Using Custom Loss for Maximizing Score in PyTorch

Loss_Function/Maximize_Function/Score_Function, CustomLoss, pytorch. Using Custom Loss for Maximizing Score in PyTorch

I’m using a PyTorch model with an LSTM input layer, a linear hidden layer, and 3 neurons in the output layer with a softmax activation function.

Instead of using a loss function (such as nn.MSELoss()) and passing the model’s prediction and its target (loss = criterion(predictions, target)), I would like to use a custom scoring function that I’ve created. This scoring function is represented as score = get_score(predictions), which implies a concept similar to maximizing (predictions, score).

However, since I don’t possess a target for each input value of the model, the model would be evaluated based on its score (which is a single number). It appears that considering a single value as a basis for assessing a set of predictions across the entire dataset might not be valid.

Is something like this possible? The times I’ve attempted it, I often encounter an error during the ‘loss’.backward() phase, as it fails to trace the necessary gradients for backpropagation.

I didn’t put the code because it’s a very big code, but I’ll make a simple example.

class Model_123(nn.Module):
    def __init__(self):
        self.linear1 = nn.Linear(10, 3)

    def forward(self, x):
        out = self.linear1(x)
        out = F.softmax(out, dim=1)
        return out 

dataset = torch.randn(10, 10)
model = Model_123()

custom_loss_score = CustomLoss_Score()  # This is what I want to figure out
for epoch in range(epochs):

    predictions = model(dataset)
    score = random.uniform(0, 100)

    # Random score just for demonstration, but it would be calculated based on the model's actions.
    # Using torch.argmax on the predictions made by the model for that input value.
    # This gives me a success rate, where correctly predicting action 0 or action 1 gets +1,
    # while action 2 means doing nothing. In a situation where the model correctly predicts only one action,
    # between actions 0 and 1, and everything else is action 2, leading to a 100% success rate.
    # This scenario is not good as there's no criteria; it just guessed one action and got 100% score.
    # It would be better if the model correctly predicted 80% of actions with a 70% operation rate,
    # which would be a better outcome. So, based on the success rate, I create another function
    # to calculate the score, a relation between the success rate and the number of operations performed.
    # This is a much larger code that I haven't included here.

    loss_score = custom_loss_score(predictions, score)  # Maximize the score

This scoring mechanism, represented as score, would ideally be maximized by adjusting the model’s parameters. However, I’m unsure about how to define the CustomLoss_Score() function that would achieve this.

The score is generated based on the model’s actions, and it’s calculated using a relationship between the accuracy rate and the number of operations performed.
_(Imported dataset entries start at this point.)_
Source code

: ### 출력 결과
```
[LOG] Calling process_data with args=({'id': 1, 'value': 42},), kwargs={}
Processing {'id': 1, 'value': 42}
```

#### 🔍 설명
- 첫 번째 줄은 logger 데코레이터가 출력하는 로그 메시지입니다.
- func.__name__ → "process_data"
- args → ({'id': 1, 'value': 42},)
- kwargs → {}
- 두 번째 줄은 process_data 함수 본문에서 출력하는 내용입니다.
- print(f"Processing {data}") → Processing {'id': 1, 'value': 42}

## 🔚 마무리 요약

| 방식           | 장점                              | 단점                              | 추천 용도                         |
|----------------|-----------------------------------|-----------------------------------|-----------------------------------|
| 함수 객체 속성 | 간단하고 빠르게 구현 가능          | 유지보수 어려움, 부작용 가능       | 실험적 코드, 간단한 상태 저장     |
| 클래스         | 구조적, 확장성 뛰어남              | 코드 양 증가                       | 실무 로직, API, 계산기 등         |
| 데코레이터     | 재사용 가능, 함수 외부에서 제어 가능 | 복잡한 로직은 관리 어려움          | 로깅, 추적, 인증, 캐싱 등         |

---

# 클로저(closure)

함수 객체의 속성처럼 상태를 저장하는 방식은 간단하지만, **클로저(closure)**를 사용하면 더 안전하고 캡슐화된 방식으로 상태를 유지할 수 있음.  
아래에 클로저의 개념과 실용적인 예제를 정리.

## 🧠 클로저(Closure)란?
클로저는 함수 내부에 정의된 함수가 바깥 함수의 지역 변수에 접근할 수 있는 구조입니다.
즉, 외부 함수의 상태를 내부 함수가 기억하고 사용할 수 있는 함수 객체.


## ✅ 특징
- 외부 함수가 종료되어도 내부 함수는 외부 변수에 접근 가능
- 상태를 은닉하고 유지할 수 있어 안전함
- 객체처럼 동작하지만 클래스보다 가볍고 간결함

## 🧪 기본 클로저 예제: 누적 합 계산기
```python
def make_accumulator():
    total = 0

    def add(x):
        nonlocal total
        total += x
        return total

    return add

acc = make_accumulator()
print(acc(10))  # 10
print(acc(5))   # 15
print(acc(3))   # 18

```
The intention is to maximize this score rather than minimizing a traditional loss function.

The reason I’m not using Reinforcement Learning is that in this case, I would have to loop through all states (or input data), which takes more time. On the other hand, with supervised learning, I can approach it in a vectorized manner. I’m following this strategy because I’m also utilizing training based on genetic algorithms, which involve multiple individuals (sets of model weights) making predictions on the data. If I were to use Reinforcement Learning, each individual would have to loop through the states, and this would be quite time-consuming, especially with a population size of, for example, 300 individuals.

Hence, I’m employing a training approach based on gradient descent, along with training using genetic algorithms and artificial selection.

When the model seems to be stuck in a particular place, I take the weights from that model and generate a population of individuals. Genetic algorithms can guide the weights to places where gradient descent might struggle, and vice versa. When one approach isn’t yielding improvements, I switch to the other approach.

If the score was created using the models’ parameters and differentiable operations, you should be able to compute the gradients w.r.t. all used parameters during the backward pass. However, I’m currently unsure how exactly score is calculated (in your example it’s unrelated to the model) and what its connection to the model is.